Inhibition of Human Liver Microsomal (S)-Nicotine Oxidation by (−)-Menthol and Analogues

Abstract

(−)-Menthol is a widely used flavoring ingredient present in mouthwash, foods, toothpaste, and cigarettes; yet, the pharmacological effects of menthol have not been widely studied. Mentholated cigarette smoking may increase the risk for lung cancer. Many African American smokers smoke mentholated cigarettes, and African Americans have a significantly higher incidence of lung cancer as compared with whites. There may be a relationship between the incidence of lung cancer and the type of cigarette smoked because the use of mentholated cigarettes by white smokers is significantly less and the incidence of lung cancer is less.
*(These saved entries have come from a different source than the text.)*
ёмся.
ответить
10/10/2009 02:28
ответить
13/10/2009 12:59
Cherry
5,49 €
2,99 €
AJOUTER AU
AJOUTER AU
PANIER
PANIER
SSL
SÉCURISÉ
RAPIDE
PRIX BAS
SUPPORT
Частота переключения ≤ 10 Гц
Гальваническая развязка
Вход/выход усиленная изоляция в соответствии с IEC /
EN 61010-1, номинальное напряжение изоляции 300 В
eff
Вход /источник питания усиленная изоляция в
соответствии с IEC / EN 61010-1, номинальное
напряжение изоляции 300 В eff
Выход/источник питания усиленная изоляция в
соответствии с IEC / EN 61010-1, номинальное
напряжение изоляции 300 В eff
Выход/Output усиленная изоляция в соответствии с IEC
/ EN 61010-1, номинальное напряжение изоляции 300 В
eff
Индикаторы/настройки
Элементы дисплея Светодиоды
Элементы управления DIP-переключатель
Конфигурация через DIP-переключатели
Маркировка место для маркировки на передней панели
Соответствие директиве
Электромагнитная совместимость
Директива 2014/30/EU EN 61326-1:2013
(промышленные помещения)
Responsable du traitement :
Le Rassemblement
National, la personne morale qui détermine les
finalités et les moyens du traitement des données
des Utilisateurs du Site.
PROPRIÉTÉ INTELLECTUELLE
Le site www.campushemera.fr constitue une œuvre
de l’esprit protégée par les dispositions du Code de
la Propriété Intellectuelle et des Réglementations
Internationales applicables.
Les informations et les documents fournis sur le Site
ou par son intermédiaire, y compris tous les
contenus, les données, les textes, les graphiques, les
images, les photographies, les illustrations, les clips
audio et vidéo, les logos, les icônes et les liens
The mechanism whereby (−)-menthol could increase the health risk of smoking is not known. The results of our in vitro studies herein show that (−)-menthol and synthetic congeners inhibit the microsomal oxidation of nicotine to cotinine and the P450 2A6-mediated 7-hydroxylation of coumarin. Replacement of the alcohol oxygen atom of menthol with other heteroatoms increased the potency of P450 2A6 inhibition. Thus, the K_i value of (−)-menthol for inhibition of microsomal nicotine oxidation was 69.7 μM but neomenthyl thiol possesses a K_i value of 13.8 μM. Menthylamine inhibited nicotine oxidation with a K_i value of 49.8 μM, but its hydroxylamine derivative gave an IC₅₀ value of 2.2 μM. A series of 16 menthol derivatives and putative metabolites were procured or chemically synthesized and tested as inhibitors of P450 2A6. While highly potent inhibition of P450 2A6 was not observed for the menthol analogues examined, it is nevertheless possible that smoking mentholated cigarettes leads to inhibition of nicotine metabolism and allows the smoker to achieve a certain elevated dose of nicotine each day. This may be another example of self-medication to obtain the desired effect of nicotine.